Marketed as a “thinking” model, DeepSeek showed the same execution gaps as GPT and Claude:

  • Out-of-bounds neurons.
  • Misaligned links.
  • Firing animations lacked precision.

Reasoning ability didn’t translate into technical correctness here.

Verdict: Same flaws, different branding.


Amazon Kiro (Software Dev Environment)

This was the surprise.

Unlike the chat UIs, Kiro didn’t just dump code. It followed a structured development workflow:

  1. Converted my long prompt into a Markdown requirements doc.
  2. Translated that into a design specification.
  3. Broke it down into a task list.
  4. Then generated the implementation.

The first attempt missed a few requirements. But when I asked:

Are you sure you implemented all the requirements?

Kiro did something no other model did:

  • It checked its work against the requirements list.
  • Found the gaps.
  • Fixed them in the next iteration with a single prompt.

The final result hit about 95% of the full spec.

Verdict: The only LLM-based system in this test that was able to implement all the requirements correctly.

Final Rankings

🥇 Amazon Kiro → Clear winner. Met nearly all requirements with minimal prompting.
🥈 Claude Sonnet 4.0 → Strong attempt, but too much manual refinement needed.
🥉 GPT-5 → Ambitious but messy and inconsistent.
🎭 DeepSeek Think (R1) → Same flaws as GPT/Claude, despite “reasoning” claims.
🚫 Gemini Flash 2.5 → Did not attempt implementation.


Takeaways

  1. Long, detailed prompts expose model weaknesses.
    The 1,500-token spec I provided was deliberately precise, and most models struggled to stay within those constraints.

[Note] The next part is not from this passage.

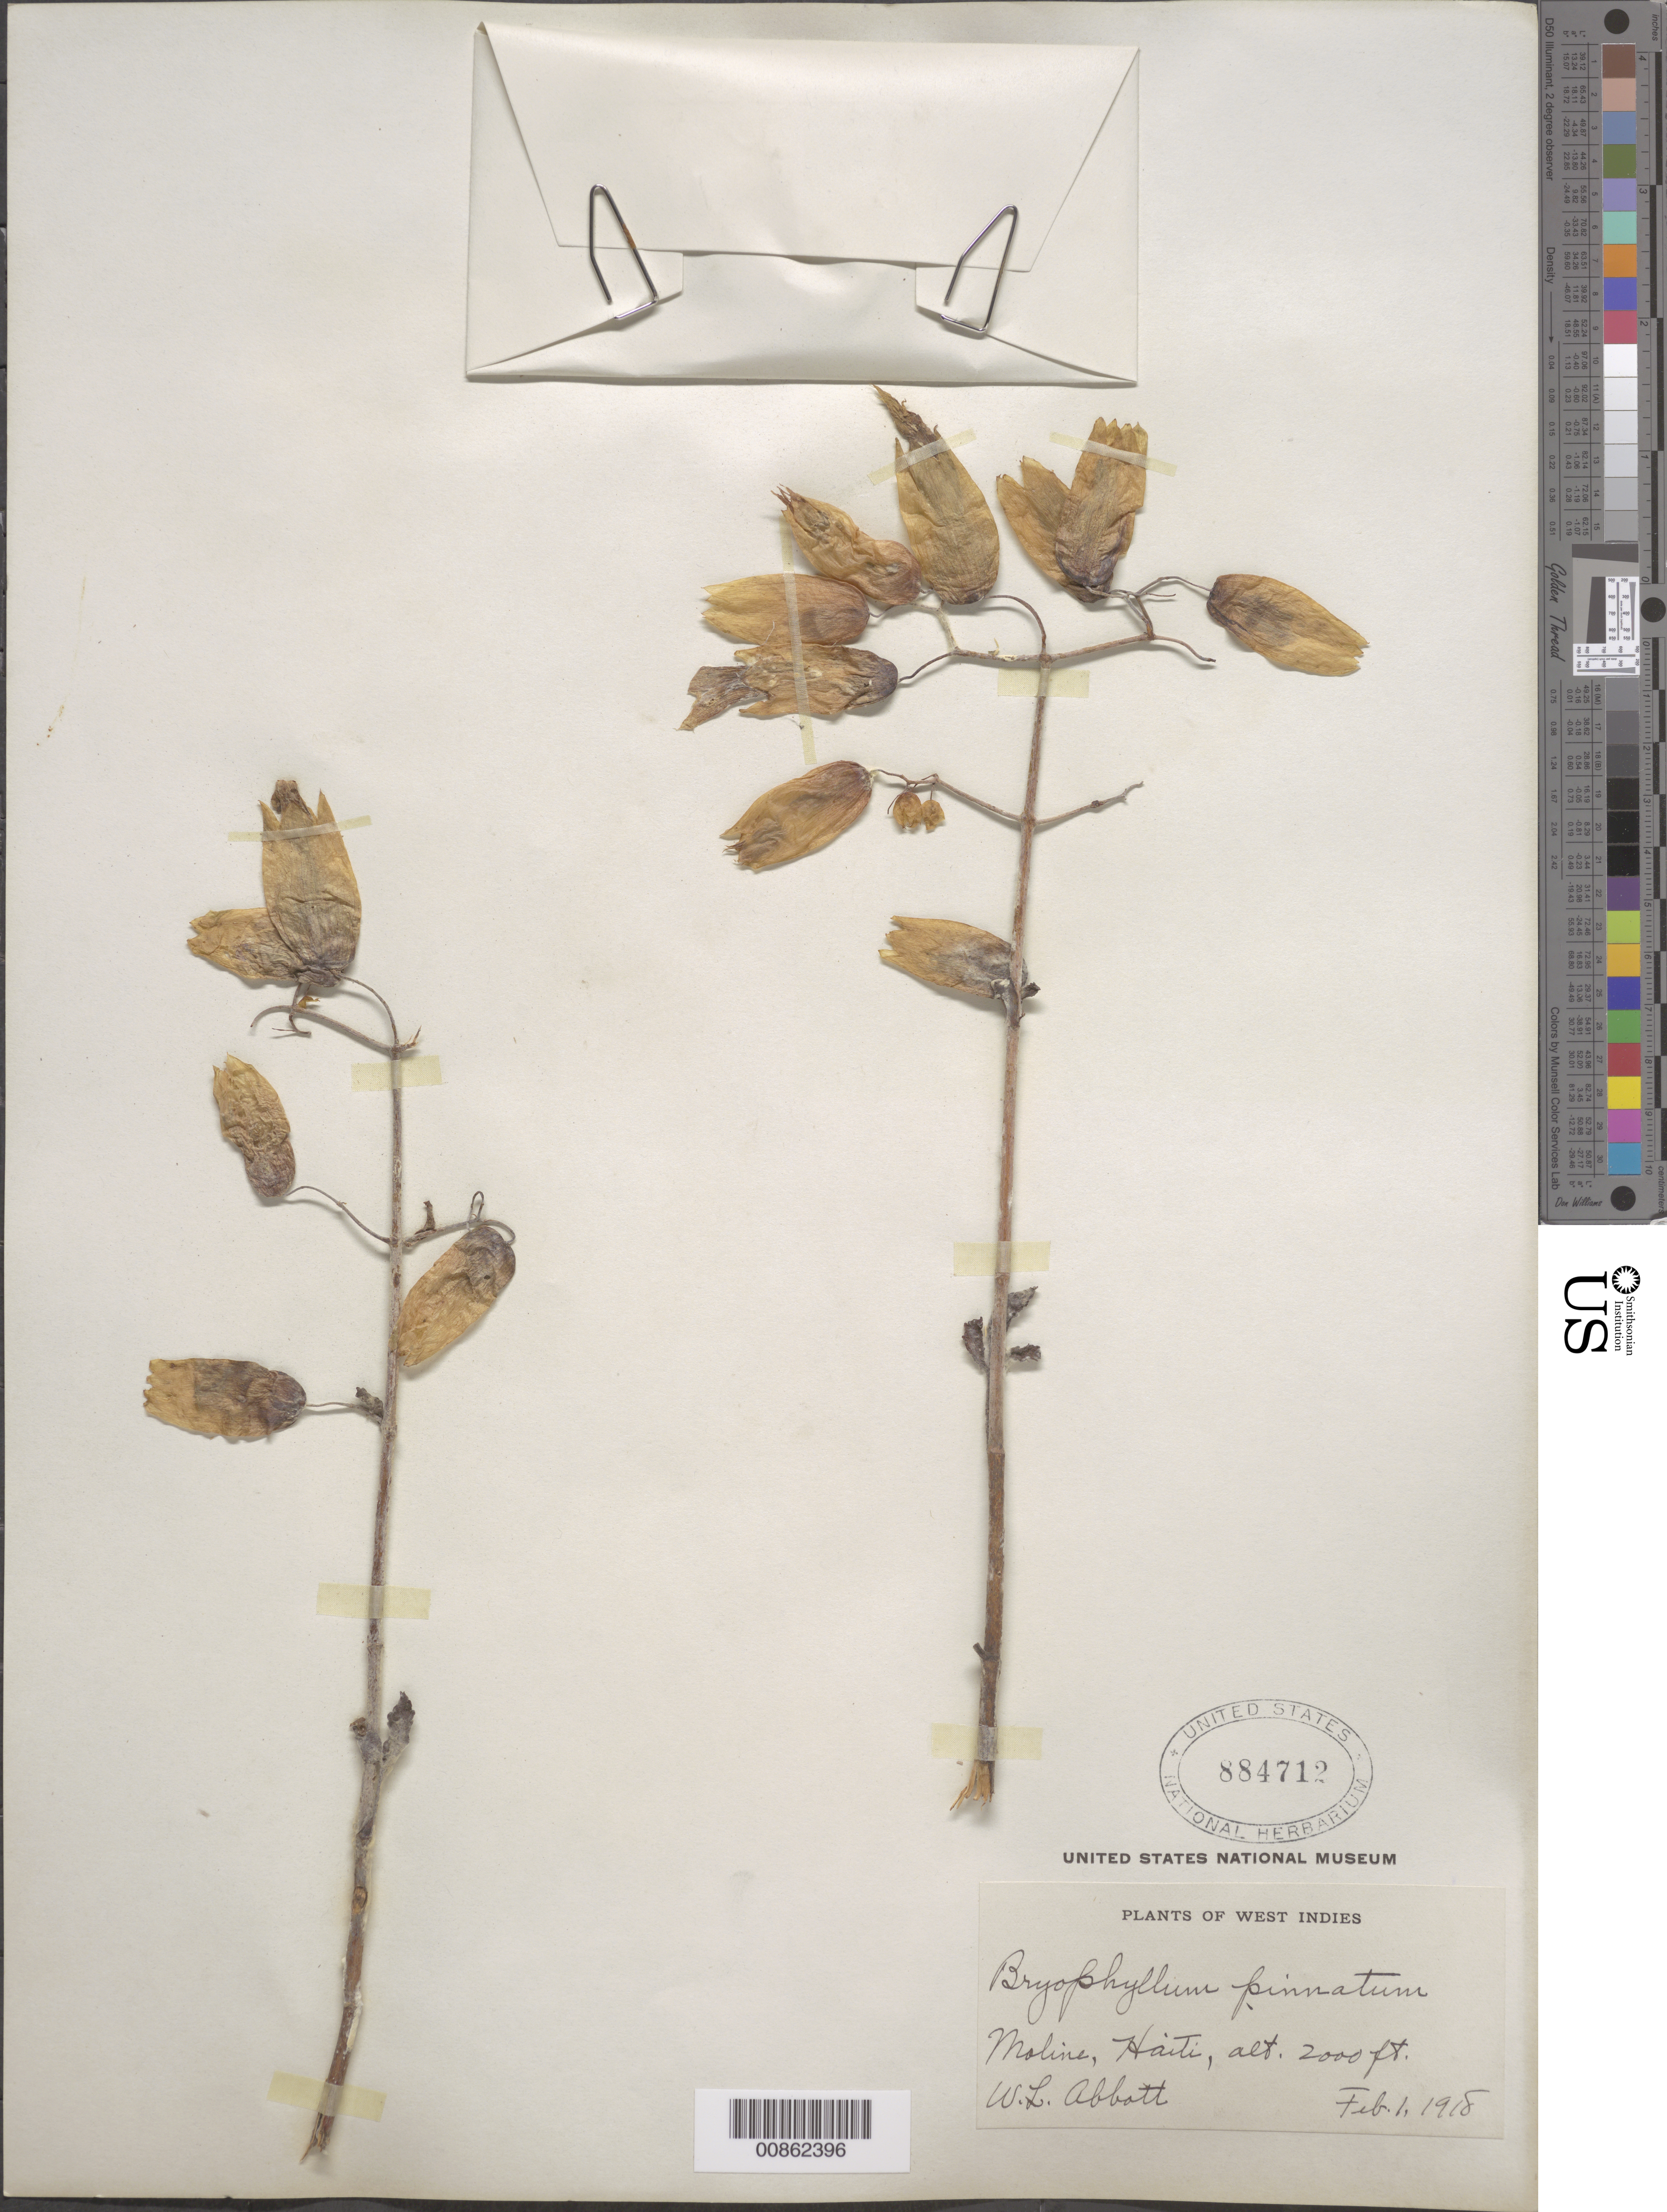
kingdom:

  2. Chat UIs aren’t enough for production-level tasks.
    GPT, Claude, DeepSeek, and Gemini behaved like “helpers.” They don’t enforce discipline unless you spoon-feed corrections for hours.

  3. Requirement verification is the difference-maker.
    Amazon Kiro stood out because it didn’t just generate code — it cross-checked requirements, found gaps, and corrected them. That’s what made it succeed where others failed.


Closing Thoughts

This experiment convinced me of something bigger:

Future LLMs won’t just be about being “smarter.” They’ll need to adopt structured engineering workflows — breaking problems down, checking against specs, and iterating systematically.

Because in real-world coding, intelligence without verification isn’t enough.

And for now, Kiro is the only LLM-based system I’ve tested that was able to implement all the requirements correctly.


Note: Some of the content is AI-generated.